■ **DATA SECTION**

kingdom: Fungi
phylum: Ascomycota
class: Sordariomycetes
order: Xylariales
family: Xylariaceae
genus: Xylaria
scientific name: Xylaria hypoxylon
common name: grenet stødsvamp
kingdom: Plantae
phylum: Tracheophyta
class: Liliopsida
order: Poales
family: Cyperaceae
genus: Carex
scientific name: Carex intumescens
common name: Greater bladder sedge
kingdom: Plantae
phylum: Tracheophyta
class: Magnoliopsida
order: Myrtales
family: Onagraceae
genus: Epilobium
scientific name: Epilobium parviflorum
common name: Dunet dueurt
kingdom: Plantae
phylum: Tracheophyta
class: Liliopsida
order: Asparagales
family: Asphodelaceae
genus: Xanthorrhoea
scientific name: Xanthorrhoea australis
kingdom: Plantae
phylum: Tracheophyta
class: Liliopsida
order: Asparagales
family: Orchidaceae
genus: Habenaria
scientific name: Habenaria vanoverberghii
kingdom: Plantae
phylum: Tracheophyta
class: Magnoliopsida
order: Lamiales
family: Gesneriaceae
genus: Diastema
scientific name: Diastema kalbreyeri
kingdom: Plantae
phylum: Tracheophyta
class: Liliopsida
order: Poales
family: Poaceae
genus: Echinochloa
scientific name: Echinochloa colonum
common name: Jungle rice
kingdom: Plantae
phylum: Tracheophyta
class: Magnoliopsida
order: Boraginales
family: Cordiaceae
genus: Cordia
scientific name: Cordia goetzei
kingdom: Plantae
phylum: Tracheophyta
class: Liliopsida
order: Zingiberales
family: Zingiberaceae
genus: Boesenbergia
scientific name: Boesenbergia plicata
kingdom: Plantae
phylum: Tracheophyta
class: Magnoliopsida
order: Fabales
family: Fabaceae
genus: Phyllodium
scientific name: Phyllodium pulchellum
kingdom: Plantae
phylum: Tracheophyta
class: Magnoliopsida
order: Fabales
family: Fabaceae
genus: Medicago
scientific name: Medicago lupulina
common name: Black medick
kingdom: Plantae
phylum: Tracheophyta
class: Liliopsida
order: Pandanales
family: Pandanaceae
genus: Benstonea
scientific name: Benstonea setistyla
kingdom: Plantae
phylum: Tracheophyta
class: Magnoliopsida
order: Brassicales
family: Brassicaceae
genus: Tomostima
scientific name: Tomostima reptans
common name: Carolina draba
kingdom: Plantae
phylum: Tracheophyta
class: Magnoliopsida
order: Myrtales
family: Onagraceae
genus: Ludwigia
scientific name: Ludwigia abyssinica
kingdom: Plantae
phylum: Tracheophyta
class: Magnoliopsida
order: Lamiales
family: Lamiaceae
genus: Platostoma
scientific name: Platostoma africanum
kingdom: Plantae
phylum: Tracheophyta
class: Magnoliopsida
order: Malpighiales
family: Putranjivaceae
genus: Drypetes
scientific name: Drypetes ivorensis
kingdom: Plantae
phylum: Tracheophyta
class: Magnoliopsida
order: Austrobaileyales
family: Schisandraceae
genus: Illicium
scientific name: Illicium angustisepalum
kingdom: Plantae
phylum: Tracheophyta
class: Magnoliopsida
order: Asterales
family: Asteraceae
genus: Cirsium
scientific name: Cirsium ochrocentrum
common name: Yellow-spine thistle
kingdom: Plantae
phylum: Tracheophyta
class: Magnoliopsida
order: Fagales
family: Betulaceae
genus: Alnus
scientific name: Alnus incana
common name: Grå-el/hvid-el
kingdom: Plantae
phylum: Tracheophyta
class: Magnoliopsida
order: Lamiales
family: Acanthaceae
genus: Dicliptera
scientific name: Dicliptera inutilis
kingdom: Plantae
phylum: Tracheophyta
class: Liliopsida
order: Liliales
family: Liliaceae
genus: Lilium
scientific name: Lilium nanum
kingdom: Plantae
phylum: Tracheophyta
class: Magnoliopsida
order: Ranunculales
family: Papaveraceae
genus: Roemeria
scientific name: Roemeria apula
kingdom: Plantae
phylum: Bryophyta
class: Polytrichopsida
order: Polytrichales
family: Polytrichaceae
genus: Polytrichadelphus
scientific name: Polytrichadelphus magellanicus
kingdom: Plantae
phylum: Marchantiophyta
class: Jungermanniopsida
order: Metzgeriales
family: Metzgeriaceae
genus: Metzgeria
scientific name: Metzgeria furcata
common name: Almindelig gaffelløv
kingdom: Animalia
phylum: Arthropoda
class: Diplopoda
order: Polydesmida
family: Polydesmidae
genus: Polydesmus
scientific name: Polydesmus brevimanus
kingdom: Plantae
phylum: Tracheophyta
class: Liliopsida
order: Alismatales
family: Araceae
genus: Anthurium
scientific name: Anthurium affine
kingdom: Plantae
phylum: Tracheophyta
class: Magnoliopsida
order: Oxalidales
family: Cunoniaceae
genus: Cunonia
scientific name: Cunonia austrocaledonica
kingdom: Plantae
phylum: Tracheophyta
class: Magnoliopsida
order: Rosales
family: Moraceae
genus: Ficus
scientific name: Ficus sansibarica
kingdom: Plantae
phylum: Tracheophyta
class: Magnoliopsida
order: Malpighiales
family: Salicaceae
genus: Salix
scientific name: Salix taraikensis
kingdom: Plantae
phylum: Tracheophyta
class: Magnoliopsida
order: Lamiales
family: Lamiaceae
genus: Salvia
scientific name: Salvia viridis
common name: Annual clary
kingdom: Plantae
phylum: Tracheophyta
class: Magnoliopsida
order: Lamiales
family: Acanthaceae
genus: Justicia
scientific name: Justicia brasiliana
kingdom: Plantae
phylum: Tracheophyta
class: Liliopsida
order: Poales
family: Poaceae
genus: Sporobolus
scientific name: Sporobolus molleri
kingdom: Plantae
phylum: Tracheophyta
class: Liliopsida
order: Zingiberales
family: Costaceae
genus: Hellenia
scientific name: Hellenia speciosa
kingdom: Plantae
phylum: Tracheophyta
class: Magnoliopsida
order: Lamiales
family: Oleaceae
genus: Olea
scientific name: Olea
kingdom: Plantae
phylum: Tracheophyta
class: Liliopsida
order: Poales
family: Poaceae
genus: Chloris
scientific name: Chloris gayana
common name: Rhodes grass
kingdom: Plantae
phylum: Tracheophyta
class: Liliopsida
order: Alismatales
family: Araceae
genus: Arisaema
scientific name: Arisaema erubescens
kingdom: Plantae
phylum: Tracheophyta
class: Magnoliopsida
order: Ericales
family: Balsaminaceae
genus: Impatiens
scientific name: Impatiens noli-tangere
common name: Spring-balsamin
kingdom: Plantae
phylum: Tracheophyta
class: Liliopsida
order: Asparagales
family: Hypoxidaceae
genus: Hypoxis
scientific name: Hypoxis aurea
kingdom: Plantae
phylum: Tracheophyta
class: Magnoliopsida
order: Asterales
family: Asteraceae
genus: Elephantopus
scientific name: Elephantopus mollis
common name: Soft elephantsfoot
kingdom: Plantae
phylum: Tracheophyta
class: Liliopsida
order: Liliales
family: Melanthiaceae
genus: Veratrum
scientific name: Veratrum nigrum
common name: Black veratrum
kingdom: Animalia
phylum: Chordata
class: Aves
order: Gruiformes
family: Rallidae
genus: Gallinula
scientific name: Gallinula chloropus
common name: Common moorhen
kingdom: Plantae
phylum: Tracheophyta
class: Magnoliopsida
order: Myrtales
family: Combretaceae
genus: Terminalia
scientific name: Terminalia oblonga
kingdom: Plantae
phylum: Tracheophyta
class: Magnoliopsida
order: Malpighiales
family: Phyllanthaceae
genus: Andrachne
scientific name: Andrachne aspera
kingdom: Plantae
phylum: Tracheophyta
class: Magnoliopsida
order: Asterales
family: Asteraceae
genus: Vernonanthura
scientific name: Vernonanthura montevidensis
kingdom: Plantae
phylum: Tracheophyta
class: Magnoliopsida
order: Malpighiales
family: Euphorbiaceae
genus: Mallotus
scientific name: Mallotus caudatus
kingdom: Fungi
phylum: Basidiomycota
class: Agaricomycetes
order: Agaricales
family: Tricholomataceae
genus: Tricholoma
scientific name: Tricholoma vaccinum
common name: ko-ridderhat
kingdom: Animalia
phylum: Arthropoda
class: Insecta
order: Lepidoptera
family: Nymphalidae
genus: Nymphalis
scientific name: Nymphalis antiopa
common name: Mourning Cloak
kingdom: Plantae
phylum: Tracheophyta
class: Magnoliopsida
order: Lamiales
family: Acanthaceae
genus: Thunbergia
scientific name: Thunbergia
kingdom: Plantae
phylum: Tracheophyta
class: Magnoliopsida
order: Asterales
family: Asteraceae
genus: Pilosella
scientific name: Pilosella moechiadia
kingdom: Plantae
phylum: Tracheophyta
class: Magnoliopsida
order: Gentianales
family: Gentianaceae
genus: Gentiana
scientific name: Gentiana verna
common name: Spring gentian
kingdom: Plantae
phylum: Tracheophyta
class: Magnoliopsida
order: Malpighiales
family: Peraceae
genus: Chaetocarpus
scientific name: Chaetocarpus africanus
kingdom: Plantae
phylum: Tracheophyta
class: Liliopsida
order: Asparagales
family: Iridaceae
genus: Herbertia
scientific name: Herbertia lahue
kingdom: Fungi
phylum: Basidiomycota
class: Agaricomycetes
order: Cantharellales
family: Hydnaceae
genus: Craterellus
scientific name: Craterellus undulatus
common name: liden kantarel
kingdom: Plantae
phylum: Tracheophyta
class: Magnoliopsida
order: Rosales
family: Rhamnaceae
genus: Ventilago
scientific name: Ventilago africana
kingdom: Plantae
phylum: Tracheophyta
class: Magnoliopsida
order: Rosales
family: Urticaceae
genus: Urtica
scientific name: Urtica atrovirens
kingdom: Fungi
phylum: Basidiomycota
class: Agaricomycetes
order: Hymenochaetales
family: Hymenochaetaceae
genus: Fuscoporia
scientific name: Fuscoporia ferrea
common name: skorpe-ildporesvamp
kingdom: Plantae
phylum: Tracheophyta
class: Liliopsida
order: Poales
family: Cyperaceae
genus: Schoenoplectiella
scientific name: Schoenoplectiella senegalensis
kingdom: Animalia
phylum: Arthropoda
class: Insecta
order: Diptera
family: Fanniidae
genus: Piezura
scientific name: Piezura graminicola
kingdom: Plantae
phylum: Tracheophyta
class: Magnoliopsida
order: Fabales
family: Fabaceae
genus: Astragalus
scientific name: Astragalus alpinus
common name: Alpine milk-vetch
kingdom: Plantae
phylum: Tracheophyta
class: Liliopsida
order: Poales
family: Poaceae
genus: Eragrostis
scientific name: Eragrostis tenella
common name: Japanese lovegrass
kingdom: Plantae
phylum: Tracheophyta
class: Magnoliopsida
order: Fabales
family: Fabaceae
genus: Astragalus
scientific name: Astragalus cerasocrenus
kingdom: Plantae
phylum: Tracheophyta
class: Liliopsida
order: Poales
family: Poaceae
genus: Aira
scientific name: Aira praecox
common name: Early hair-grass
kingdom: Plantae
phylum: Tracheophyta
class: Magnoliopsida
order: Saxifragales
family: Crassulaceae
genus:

■ **WHAT IS EXPECTED**
Reproduce everything from the start of the items down through the line containing "scientific name: Epilobium parviflorum", inclusive, copying each line without change.

■ **PROBLEM SOLUTION**
kingdom: Fungi
phylum: Ascomycota
class: Sordariomycetes
order: Xylariales
family: Xylariaceae
genus: Xylaria
scientific name: Xylaria hypoxylon
common name: grenet stødsvamp
kingdom: Plantae
phylum: Tracheophyta
class: Liliopsida
order: Poales
family: Cyperaceae
genus: Carex
scientific name: Carex intumescens
common name: Greater bladder sedge
kingdom: Plantae
phylum: Tracheophyta
class: Magnoliopsida
order: Myrtales
family: Onagraceae
genus: Epilobium
scientific name: Epilobium parviflorum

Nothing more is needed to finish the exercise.